## To do:
Begin at the line containing "group on critical minerals under the economic" in the records below, end at the line containing "adults is much more than just a practical", and retype each line in that span exactly. No other line and no image should appear.
:: Input records
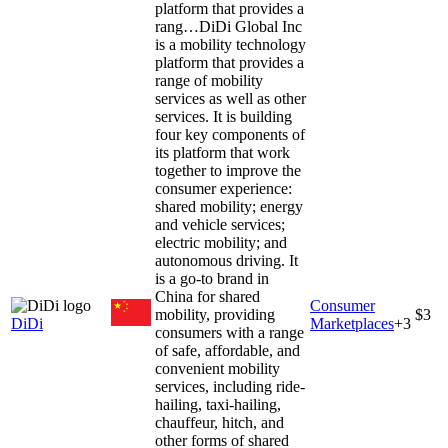
platform that provides a
rang…
DiDi Global Inc
is a mobility technology
platform that provides a
range of mobility
services as well as other
services. It is building
four key components of
its platform that work
together to improve the
consumer experience:
shared mobility; energy
and vehicle services;
electric mobility; and
autonomous driving. It
is a go-to brand in
China for shared
Consumer
mobility, providing
$3
DiDi
Marketplaces
+
3
consumers with a range
of safe, affordable, and
convenient mobility
services, including ride-
hailing, taxi-hailing,
chauffeur, hitch, and
other forms of shared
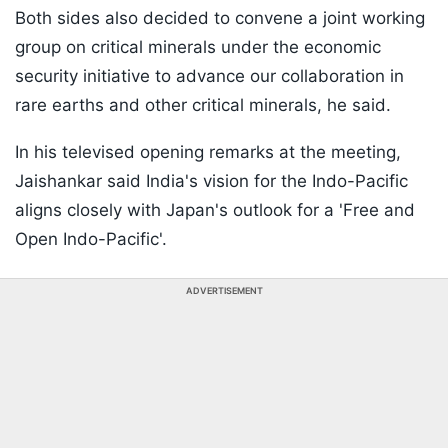
Both sides also decided to convene a joint working
group on critical minerals under the economic
security initiative to advance our collaboration in
rare earths and other critical minerals, he said.
In his televised opening remarks at the meeting,
Jaishankar said India's vision for the Indo-Pacific
aligns closely with Japan's outlook for a 'Free and
Open Indo-Pacific'.
ADVERTISEMENT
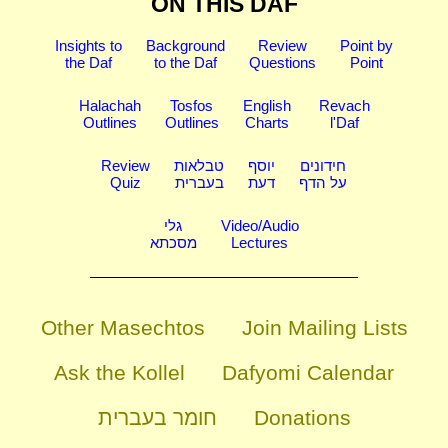
ON THIS DAF
Insights to
Background
Review
Point by
the Daf
to the Daf
Questions
Point
Halachah
Tosfos
English
Revach
Outlines
Outlines
Charts
l'Daf
Review
טבלאות
יוסף
חידונים
Quiz
בעברית
דעת
על הדף
גלי
Video/Audio
מסכתא
Lectures
Other Masechtos
Join Mailing Lists
Ask the Kollel
Dafyomi Calendar
חומר בעברית
Donations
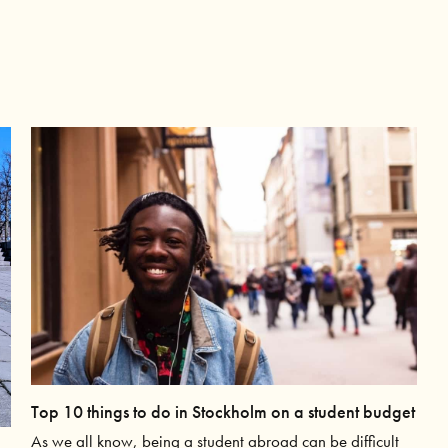
Top 10 things to do in Stockholm on a student budget
As we all know, being a student abroad can be difficult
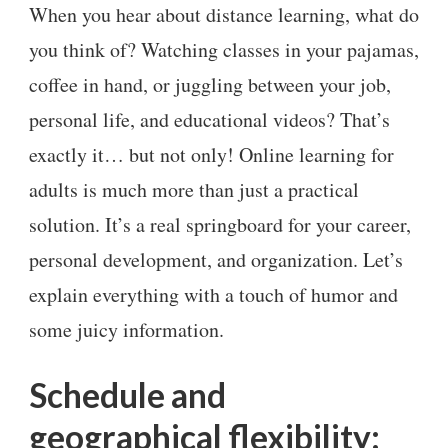
When you hear about distance learning, what do
you think of? Watching classes in your pajamas,
coffee in hand, or juggling between your job,
personal life, and educational videos? That’s
exactly it… but not only! Online learning for
adults is much more than just a practical
solution. It’s a real springboard for your career,
personal development, and organization. Let’s
explain everything with a touch of humor and
some juicy information.
Schedule and
geographical flexibility:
::::
## Solution to this problem:
group on critical minerals under the economic
security initiative to advance our collaboration in
rare earths and other critical minerals, he said.
In his televised opening remarks at the meeting,
Jaishankar said India's vision for the Indo-Pacific
aligns closely with Japan's outlook for a 'Free and
Open Indo-Pacific'.
ADVERTISEMENT
ON THIS DAF
Insights to
Background
Review
Point by
the Daf
to the Daf
Questions
Point
Halachah
Tosfos
English
Revach
Outlines
Outlines
Charts
l'Daf
Review
טבלאות
יוסף
חידונים
Quiz
בעברית
דעת
על הדף
גלי
Video/Audio
מסכתא
Lectures
Other Masechtos
Join Mailing Lists
Ask the Kollel
Dafyomi Calendar
חומר בעברית
Donations
Top 10 things to do in Stockholm on a student budget
As we all know, being a student abroad can be difficult
When you hear about distance learning, what do
you think of? Watching classes in your pajamas,
coffee in hand, or juggling between your job,
personal life, and educational videos? That’s
exactly it… but not only! Online learning for
adults is much more than just a practical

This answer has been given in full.